**Supplied data:**
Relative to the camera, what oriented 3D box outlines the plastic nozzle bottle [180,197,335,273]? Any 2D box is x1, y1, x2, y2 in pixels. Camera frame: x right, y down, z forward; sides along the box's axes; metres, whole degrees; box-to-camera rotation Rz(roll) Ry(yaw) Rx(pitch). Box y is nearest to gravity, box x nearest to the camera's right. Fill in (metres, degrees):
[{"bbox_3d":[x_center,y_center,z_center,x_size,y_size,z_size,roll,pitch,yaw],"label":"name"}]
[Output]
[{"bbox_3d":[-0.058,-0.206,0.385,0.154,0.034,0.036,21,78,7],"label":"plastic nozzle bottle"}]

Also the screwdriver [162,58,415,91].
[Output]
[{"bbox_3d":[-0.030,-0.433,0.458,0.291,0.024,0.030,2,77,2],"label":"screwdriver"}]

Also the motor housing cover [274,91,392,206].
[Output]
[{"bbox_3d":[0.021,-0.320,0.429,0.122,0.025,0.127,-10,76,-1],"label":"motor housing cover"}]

**Try it:** Each line of the material should be repeated exactly as it reads.

**Solved problem:**
Relative to the camera, what oriented 3D box outlines the plastic nozzle bottle [180,197,335,273]? Any 2D box is x1, y1, x2, y2 in pixels. Camera frame: x right, y down, z forward; sides along the box's axes; metres, whole degrees; box-to-camera rotation Rz(roll) Ry(yaw) Rx(pitch). Box y is nearest to gravity, box x nearest to the camera's right. Fill in (metres, degrees):
[{"bbox_3d":[x_center,y_center,z_center,x_size,y_size,z_size,roll,pitch,yaw],"label":"name"}]
[Output]
[{"bbox_3d":[-0.058,-0.206,0.385,0.154,0.034,0.036,21,78,7],"label":"plastic nozzle bottle"}]

Also the screwdriver [162,58,415,91].
[Output]
[{"bbox_3d":[-0.030,-0.433,0.458,0.291,0.024,0.030,2,77,2],"label":"screwdriver"}]

Also the motor housing cover [274,91,392,206].
[Output]
[{"bbox_3d":[0.021,-0.320,0.429,0.122,0.025,0.127,-10,76,-1],"label":"motor housing cover"}]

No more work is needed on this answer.